British politics is, of course, not unique in its double-speak and moral inconsistency. Indeed, it is a reflection of a greater phenomenon of co-opting and meddling in the outcome of Arab revolutions.

Recent examples include comments made by US Defence Secretary Leon E. Panetta, who claimed in a PBS television interview that "the changes that are taking place (in the Middle East), people coming together to … seek the same kind of rights and opportunities and freedoms that others enjoy in this world … is a good sign for the future." Of course, this assessment excludes Palestinians, Iraqis, Afghans, and any other people whose freedom might jeopardise US interests.

The attempt at co-option has its own monetary side as well. Foreign ministers from the Group of Eight industrialised and developing nations (G8) estimate that $20 billion is needed to "help Arab Spring countries make the transition to democracy", according to Dow Jones Newswires (September 8).

This money-oriented assessment of popular revolutions was echoed by Clegg himself last month: "Youth, technology, a lack of opportunity and inclusion — factors which have collided to create citizens who want more, who know more, who aspire to more …"

These statements completely ignore the very dubious and, in my opinion, fundamental role played by western governments (like Cameron’s and Clegg’s), US wars (like ones lead by Panetta) and the very financial institutions (like the G8) that forced frustrated and alienated Arab youth to know less and have less, and which have suppressed their aspirations for freedom and democracy.

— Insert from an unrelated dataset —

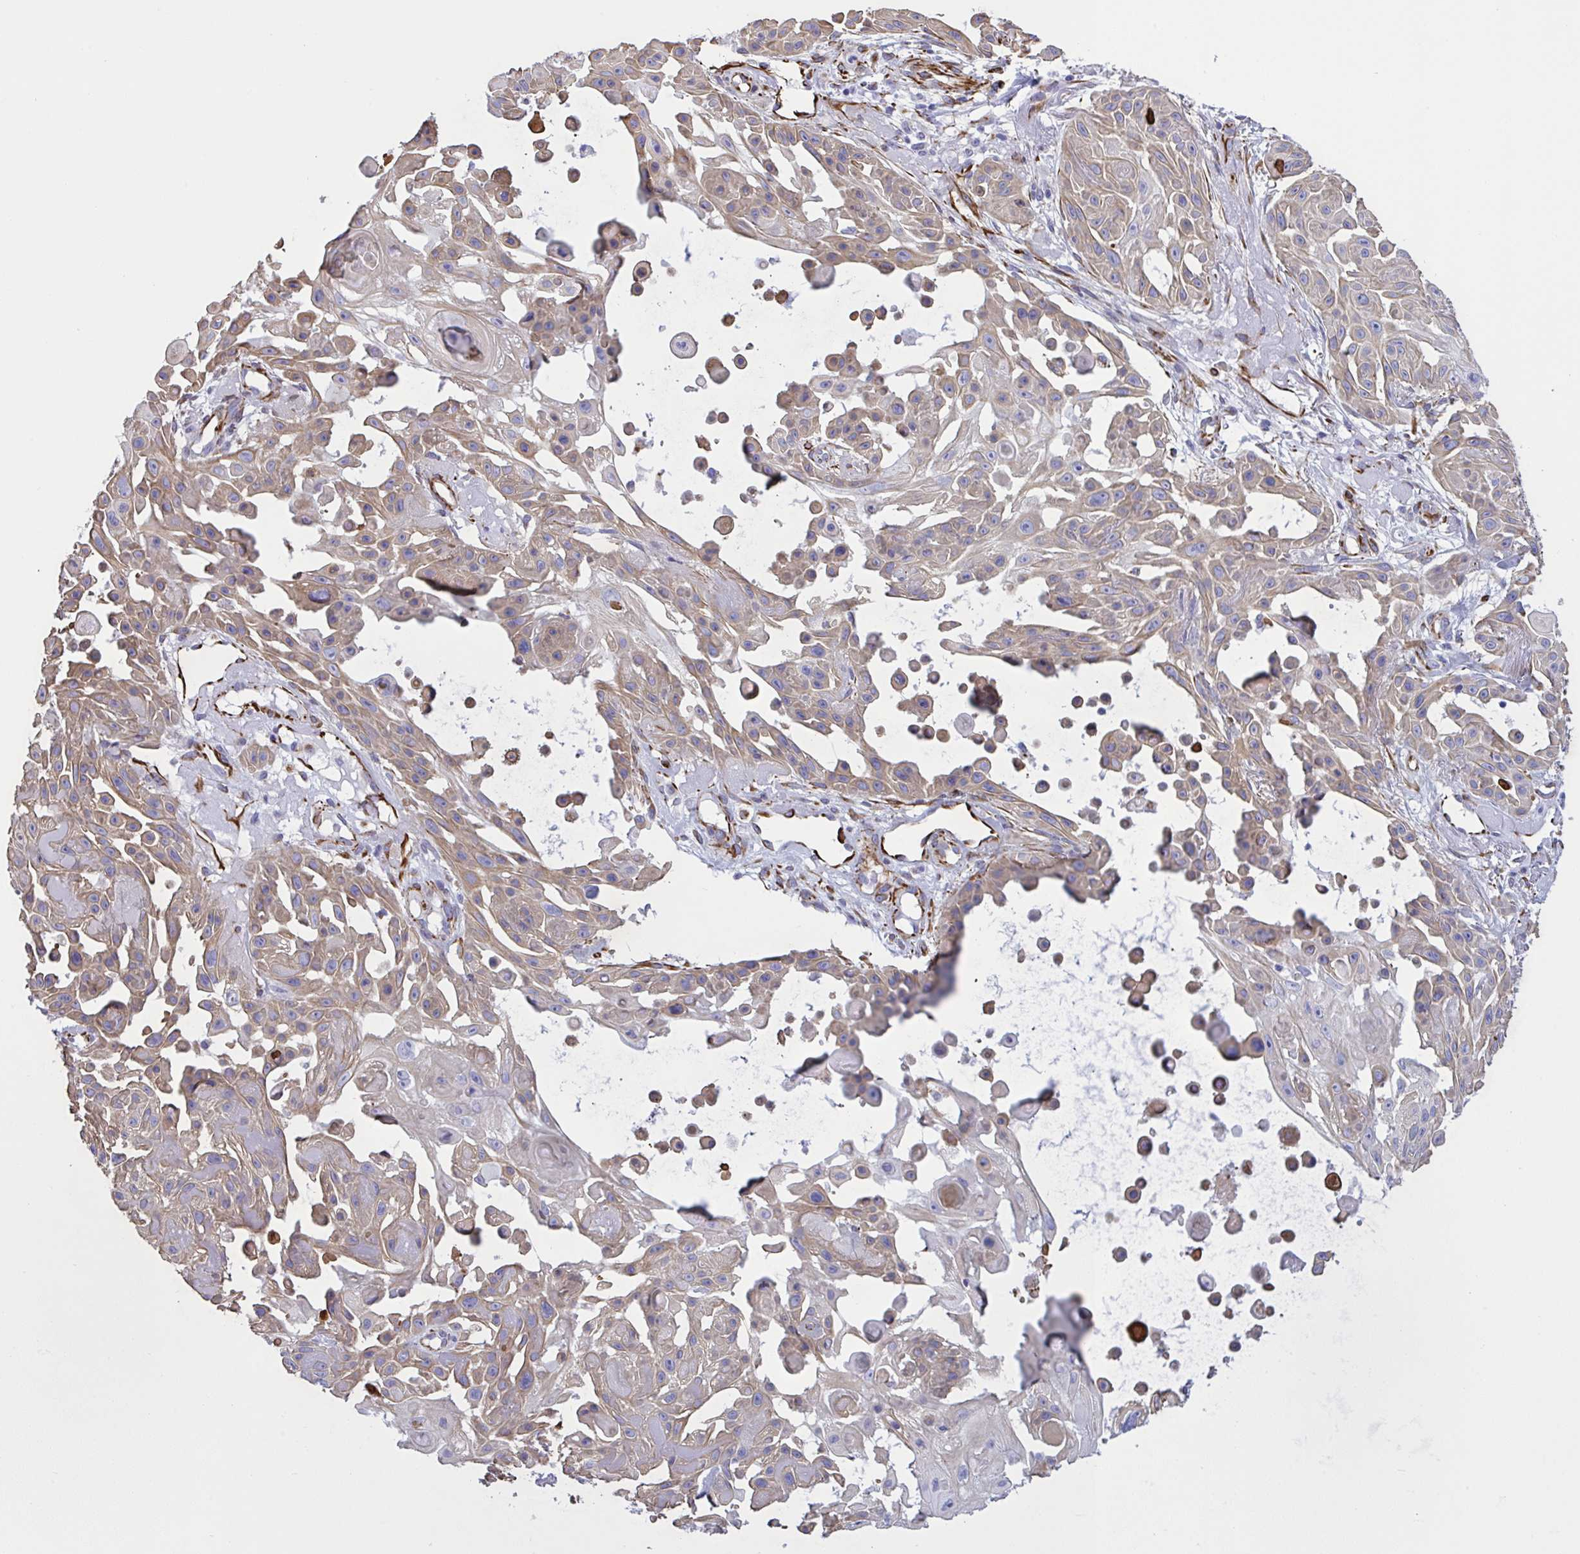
{"staining": {"intensity": "moderate", "quantity": ">75%", "location": "cytoplasmic/membranous"}, "tissue": "skin cancer", "cell_type": "Tumor cells", "image_type": "cancer", "snomed": [{"axis": "morphology", "description": "Squamous cell carcinoma, NOS"}, {"axis": "topography", "description": "Skin"}], "caption": "Immunohistochemical staining of skin cancer demonstrates moderate cytoplasmic/membranous protein staining in approximately >75% of tumor cells.", "gene": "SMAD5", "patient": {"sex": "male", "age": 91}}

Is it possible, Clegg, that the Arab Spring was not merely targeting dictators but also western governments that aided, financed, armed and justified them? Will your government have the moral courage to accept responsibility and to chart a different course — one where rhetoric and action finally meet?

– Ramzy Baroud is an internationally-syndicated columnist and the editor of PalestineChronicle.com. His latest book is My Father Was a Freedom Fighter: Gaza’s Untold Story.